## Short task 1
Summarize the court order below in two sentences.
## Short task 2
Write a continuation of the court order below, picking up after its final sentence.

## Source text
# # # # #
Bourke v. County of DuPage et al
Filing
73
WRITTEN Opinion entered by the Honorable James B. Zagel on 11/15/2011:Plaintiffs motion to appoint an expert in computer forensics 67 is DENIED and Counts II and III are DISMISSED. Plaintiffs motion to appoint new counsel 68 is taken under advisement; I will issue a ruling at the next status hearing. (for further details see attached order)Mailed notice(tlp, )
Order Form (01/2005)
United States District Court, Northern District of Illinois
Name of Assigned Judge
or Magistrate Judge
Judge Zagel
CASE NUMBER
08 C 7200
CASE
TITLE
Sitting Judge if Other
than Assigned Judge
DATE
November 15, 2011
Bourke v. County of DuPage, et al.
DOCKET ENTRY TEXT:
Plaintiff’s motion to appoint an expert in computer forensics [67] is DENIED and Counts II and III are
DISMISSED. Plaintiff’s motion to appoint new counsel [68] is taken under advisement; I will issue a ruling
at the next status hearing.
STATEMENT
Before me is Plaintiff’s motion to appoint counsel and a computer forensics expert. Before I address this
motion, a bit of housekeeping is in order.
# # # # #
## Data segment

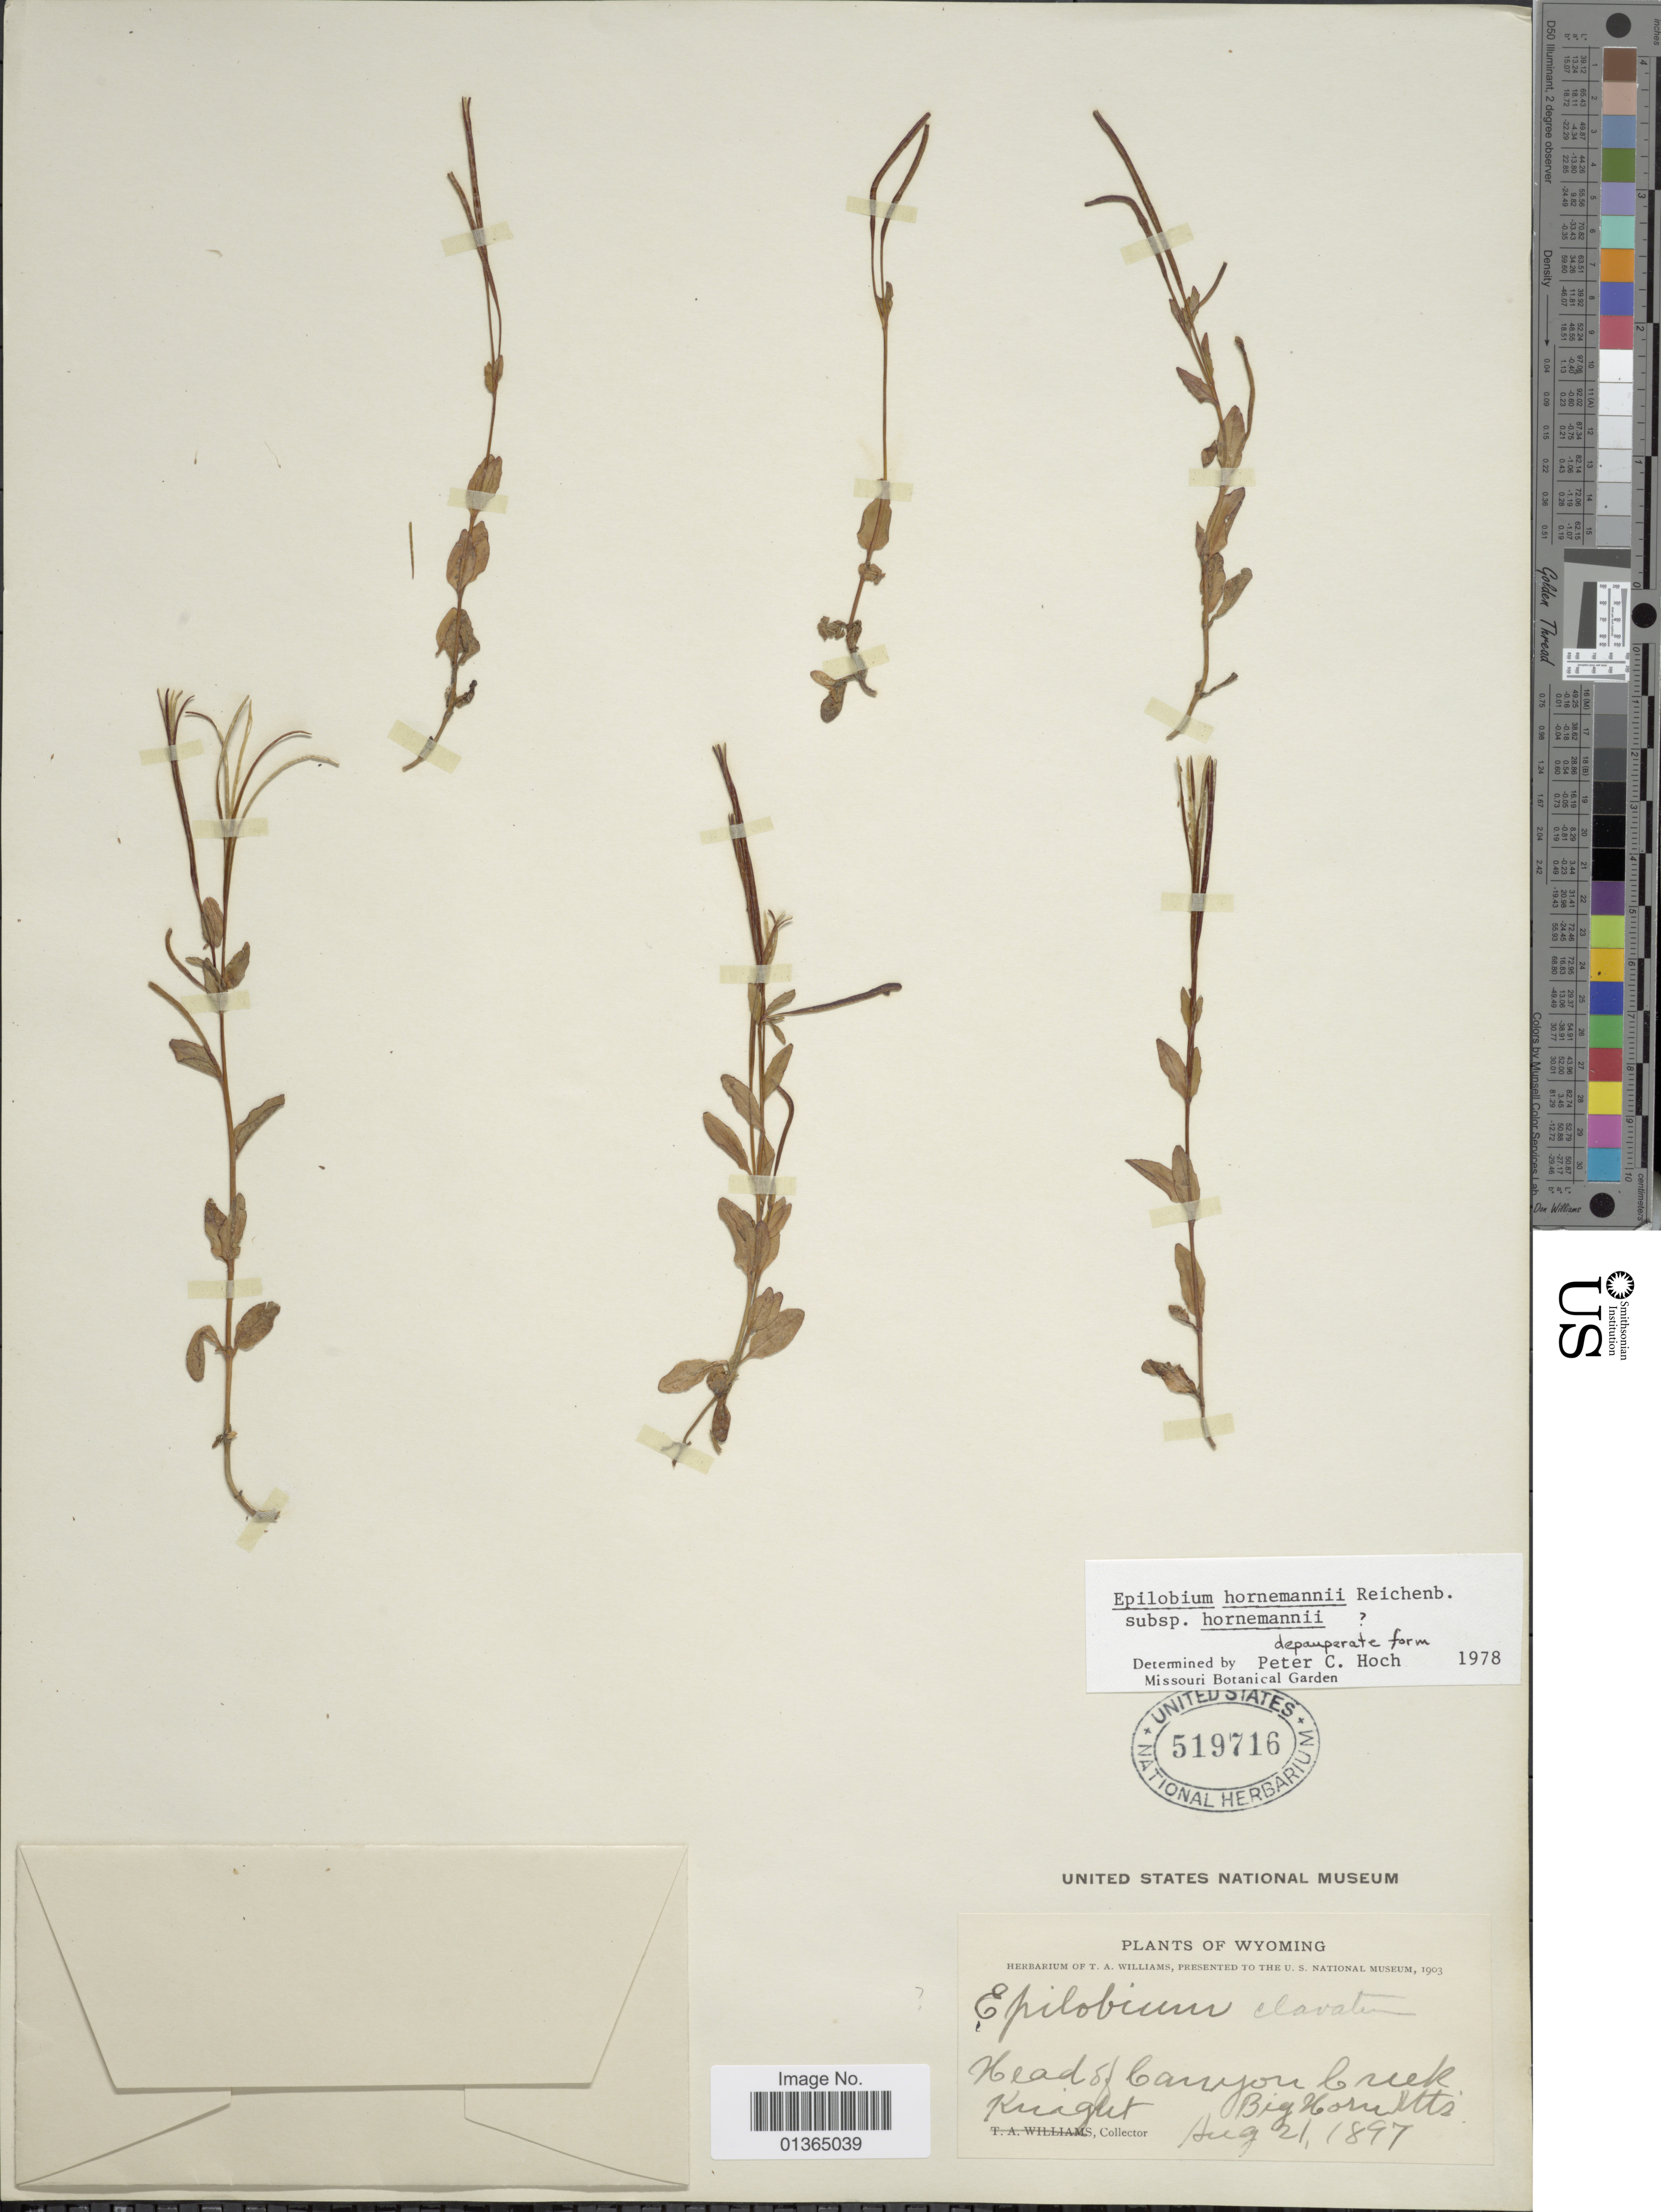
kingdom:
# # # # #
## Task response 1
In Bourke v. County of DuPage, case 08 C 7200 in the Northern District of Illinois, Judge Zagel on November 15, 2011 denied the plaintiff's motion to appoint an expert in computer forensics and dismissed Counts II and III. The plaintiff's motion to appoint new counsel was taken under advisement, with a ruling to be issued at the next status hearing.

## Task response 2
On December 22, 2009, I issued an order dismissing Count I in its entirety and Count II as to DuPage County
and Defendant McGimpsey. One of the reasons for my order was that Plaintiff’s federal due process rights
were not violated when Defendants failed to comply with a 2003 state court order directing the expungement
of all records relating to Plaintiff’s 1998 arrest for murder. I now extend that reasoning to dismiss Count II
against the remaining Defendants, the Illinois State Police and the Illinois Department of Corrections.
Further, what remains of Count II and Count III are barred by both the XIth Amendment and § 1983's
“person” requirement. Will v. Michigan Dept. Of State Police, 491 U.S. 58 (1989). Plaintiff may not sue the
state or its agencies by name in federal court unless the state waives its sovereign immunity. He may sue an
individual state officer in his or her official capacity if he seeks prospective or declaratory relief only.
Plaintiff asks this court to enjoin the Illinois State Police and the Illinois Department of Corrections from
issuing erroneous criminal records in the future. Even if Plaintiff sues the proper officials at these state
agencies, his claim faces several difficulties. First, in order to obtain standing to seek injunctive relief,
Plaintiff must make a showing that he faces a real and immediate threat of future injury, not just that he has
suffered injury in the past. City of Los Angeles v. Lyon, 461 U.S. 95 (1983). He has not yet made this
showing, and I doubt that Defendants, now knowing that Plaintiff has the attention of this court, will ever
repeat the activity of which Plaintiff complains. Second, it is not clear to me that Plaintiff suffered a
Constitutional harm due to Defendants’ alleged provision of erroneous criminal information to the FBI. The
alleged injury here is essentially a deprivation to Plaintiff’s liberty or property interest in his reputation.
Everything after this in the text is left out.